The view from Capitol Hill: “This is all one fight,” State Secretary Antony Blinken told Senate appropriators Tuesday in a hearing to review the White House’s new $105 billion supplemental funding request, which combines urgently requested aid for Israel’s military as well as Ukraine’s ongoing defense against a Russian military invasion that’s been happening for more than 600 days. To take the funding request apart, as GOP-led House lawmakers are seeking to do under new House Speaker Rep. Mike Johnson, would be equivalent to playing “whack-a-mole,” which America’s adversaries would read as a kind of isolationism and a green light to act aggressively and against U.S. values abroad. 

For what it’s worth: Tuesday’s hearing was delayed by a parade of protesters who loudly interrupted the proceedings before being taken away by Capitol Police. Watch what remains of the livestream via the Senate Appropriations Committee, here

Another thing: Regional conflicts have given Turkey more room for a “middleman strategy,” writes Ozgur Ozkan, visiting professor at the Fletcher School. But patiences may be running out in both Moscow and Washington. Read on, here.

“Let’s all not pay ransom” is the White House’s new plan to address ransomware, as laid out Monday by Anne Neuberger, deputy national security adviser for cyber and emerging technologies. Nearly 50 governments are expected to sign a pledge at this week’s annual meeting of the Counter Ransomware Initiative. The plan includes a “blacklist of wallets” maintained by the U.S. Treasury Department, which will share data with signatories on entities that move money for criminally linked organizations.
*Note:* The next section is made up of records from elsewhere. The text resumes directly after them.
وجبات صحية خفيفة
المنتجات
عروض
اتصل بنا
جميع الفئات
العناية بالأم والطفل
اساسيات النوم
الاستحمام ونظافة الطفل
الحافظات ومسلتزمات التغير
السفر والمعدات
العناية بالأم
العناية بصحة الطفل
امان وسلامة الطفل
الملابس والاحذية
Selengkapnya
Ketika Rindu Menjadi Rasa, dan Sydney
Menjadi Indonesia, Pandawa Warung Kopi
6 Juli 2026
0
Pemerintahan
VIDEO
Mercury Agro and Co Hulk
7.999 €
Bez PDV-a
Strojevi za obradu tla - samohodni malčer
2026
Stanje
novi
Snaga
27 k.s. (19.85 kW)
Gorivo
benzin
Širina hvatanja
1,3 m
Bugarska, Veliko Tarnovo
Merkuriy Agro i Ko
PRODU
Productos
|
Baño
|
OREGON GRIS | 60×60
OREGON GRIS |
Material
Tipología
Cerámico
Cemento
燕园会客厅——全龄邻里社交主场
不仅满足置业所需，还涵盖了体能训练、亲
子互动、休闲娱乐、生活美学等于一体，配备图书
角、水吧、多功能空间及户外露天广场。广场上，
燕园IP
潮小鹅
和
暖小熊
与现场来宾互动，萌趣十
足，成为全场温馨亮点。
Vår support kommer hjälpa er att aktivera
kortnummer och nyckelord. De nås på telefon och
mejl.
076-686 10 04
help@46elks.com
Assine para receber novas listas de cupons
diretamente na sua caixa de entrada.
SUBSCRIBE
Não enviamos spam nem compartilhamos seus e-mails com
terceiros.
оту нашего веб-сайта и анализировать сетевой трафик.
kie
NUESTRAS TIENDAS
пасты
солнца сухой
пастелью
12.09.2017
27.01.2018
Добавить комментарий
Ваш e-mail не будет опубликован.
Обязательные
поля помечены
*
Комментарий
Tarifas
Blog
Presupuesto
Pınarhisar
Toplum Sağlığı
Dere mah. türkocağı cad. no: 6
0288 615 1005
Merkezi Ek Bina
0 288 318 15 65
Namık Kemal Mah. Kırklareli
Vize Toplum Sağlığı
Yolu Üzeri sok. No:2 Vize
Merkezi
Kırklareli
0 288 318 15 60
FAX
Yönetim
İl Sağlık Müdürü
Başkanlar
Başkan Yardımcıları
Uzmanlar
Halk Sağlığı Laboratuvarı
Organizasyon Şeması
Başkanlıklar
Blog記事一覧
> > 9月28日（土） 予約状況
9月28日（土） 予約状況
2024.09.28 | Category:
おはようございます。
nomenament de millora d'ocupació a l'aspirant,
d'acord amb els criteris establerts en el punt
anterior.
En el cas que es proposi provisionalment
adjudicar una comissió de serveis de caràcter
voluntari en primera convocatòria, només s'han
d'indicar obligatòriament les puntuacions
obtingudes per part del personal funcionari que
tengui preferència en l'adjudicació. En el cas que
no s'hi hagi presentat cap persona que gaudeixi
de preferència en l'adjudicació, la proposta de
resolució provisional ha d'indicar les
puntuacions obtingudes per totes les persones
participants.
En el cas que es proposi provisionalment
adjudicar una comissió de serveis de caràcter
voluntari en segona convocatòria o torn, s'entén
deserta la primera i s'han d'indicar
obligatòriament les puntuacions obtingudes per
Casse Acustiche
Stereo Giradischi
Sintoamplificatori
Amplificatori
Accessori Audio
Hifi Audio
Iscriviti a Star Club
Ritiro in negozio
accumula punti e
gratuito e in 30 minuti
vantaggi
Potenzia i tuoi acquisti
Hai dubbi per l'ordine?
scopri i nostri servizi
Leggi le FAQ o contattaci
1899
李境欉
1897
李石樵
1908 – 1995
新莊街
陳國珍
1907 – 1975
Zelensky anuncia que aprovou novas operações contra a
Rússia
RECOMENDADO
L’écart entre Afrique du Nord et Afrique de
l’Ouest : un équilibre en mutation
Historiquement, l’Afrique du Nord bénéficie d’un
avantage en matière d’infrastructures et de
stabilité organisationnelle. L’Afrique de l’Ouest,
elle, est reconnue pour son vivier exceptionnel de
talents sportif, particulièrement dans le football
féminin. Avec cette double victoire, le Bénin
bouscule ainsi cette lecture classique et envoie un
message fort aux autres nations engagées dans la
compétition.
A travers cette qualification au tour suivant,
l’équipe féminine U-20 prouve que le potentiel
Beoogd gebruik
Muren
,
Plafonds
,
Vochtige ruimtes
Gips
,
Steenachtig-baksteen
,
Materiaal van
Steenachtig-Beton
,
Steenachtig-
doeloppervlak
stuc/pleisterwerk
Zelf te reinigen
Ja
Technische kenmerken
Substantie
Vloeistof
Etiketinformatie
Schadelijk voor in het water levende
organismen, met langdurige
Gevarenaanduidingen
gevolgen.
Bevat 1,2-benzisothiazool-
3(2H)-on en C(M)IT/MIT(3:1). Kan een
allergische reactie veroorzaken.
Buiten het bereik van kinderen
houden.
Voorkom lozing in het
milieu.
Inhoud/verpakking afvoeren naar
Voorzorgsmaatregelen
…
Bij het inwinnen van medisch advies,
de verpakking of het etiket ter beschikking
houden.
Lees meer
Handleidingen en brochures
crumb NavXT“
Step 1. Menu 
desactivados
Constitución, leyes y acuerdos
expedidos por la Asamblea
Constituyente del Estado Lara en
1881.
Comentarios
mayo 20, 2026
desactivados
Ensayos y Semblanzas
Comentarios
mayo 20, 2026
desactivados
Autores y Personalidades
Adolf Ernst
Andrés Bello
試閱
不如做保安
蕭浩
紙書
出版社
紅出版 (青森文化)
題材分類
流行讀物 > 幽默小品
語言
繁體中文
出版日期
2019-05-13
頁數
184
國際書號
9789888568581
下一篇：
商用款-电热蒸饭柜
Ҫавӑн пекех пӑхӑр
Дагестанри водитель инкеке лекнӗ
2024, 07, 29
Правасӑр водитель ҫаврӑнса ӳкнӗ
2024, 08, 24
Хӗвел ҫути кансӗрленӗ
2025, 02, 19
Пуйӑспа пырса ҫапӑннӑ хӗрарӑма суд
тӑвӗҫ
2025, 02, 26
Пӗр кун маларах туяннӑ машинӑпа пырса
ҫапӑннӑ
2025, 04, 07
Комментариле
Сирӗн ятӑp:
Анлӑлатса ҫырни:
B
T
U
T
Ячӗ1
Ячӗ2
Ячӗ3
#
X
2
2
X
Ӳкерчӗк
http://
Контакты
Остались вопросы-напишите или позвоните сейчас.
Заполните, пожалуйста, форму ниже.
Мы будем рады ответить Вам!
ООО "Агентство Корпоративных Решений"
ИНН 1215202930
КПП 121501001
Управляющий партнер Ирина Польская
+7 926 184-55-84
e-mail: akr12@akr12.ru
Countries could then target those service providers and freeze transactions, Neuberger said. 

Signatories would also be eligible for help “if they’ve had a major incident that disrupts services needed for daily life, such as transportation, water, energy, and communications,” reports D1’s Lauren C. Williams.

46 percent: That’s the share of “global cyber attacks” aimed at the United States, Neuberger said.

Interview: Neuberger spoke last week with the New York Times’ David Sanger; read a transcript here.

Maine mass shooting, denouement: Three days after the body of Army Reservist Robert Card was found dead of an apparent self-inflicted gunshot wound on Friday evening, authorities are sharing more of what they’ve learned of Card’s apparently troubled recent past. Card killed 18 people at two locations in Lewiston, Maine, last week, which was the deadliest U.S. mass shooting in 2023. 

Three months before the shooting in Lewiston, Card’s Army unit leaders decided he shouldn't handle or be near a weapon or ammunition due to unspecified “erratic” behavior while training at the U.S. Military Academy in New York, CBS News reported Monday. 

Two months before that, Card’s own family members contacted the sheriff’s office out of concern over Robert’s evidently deteriorating mental health. They specifically cited worry over his access to weapons, according to CBS. 

The police eventually sent a deputy to look for Card, but couldn’t find him; instead, they reached out to his unit commander as well as his brother. The New York Times reported Monday that as late as September, the Reserves were trying to get Card to retire, and to receive mental health treatment. The Times has a bit more on why various warning signs seem to have been either unused (Maine’s yellow-flag law, e.g.) or were ineffective, here.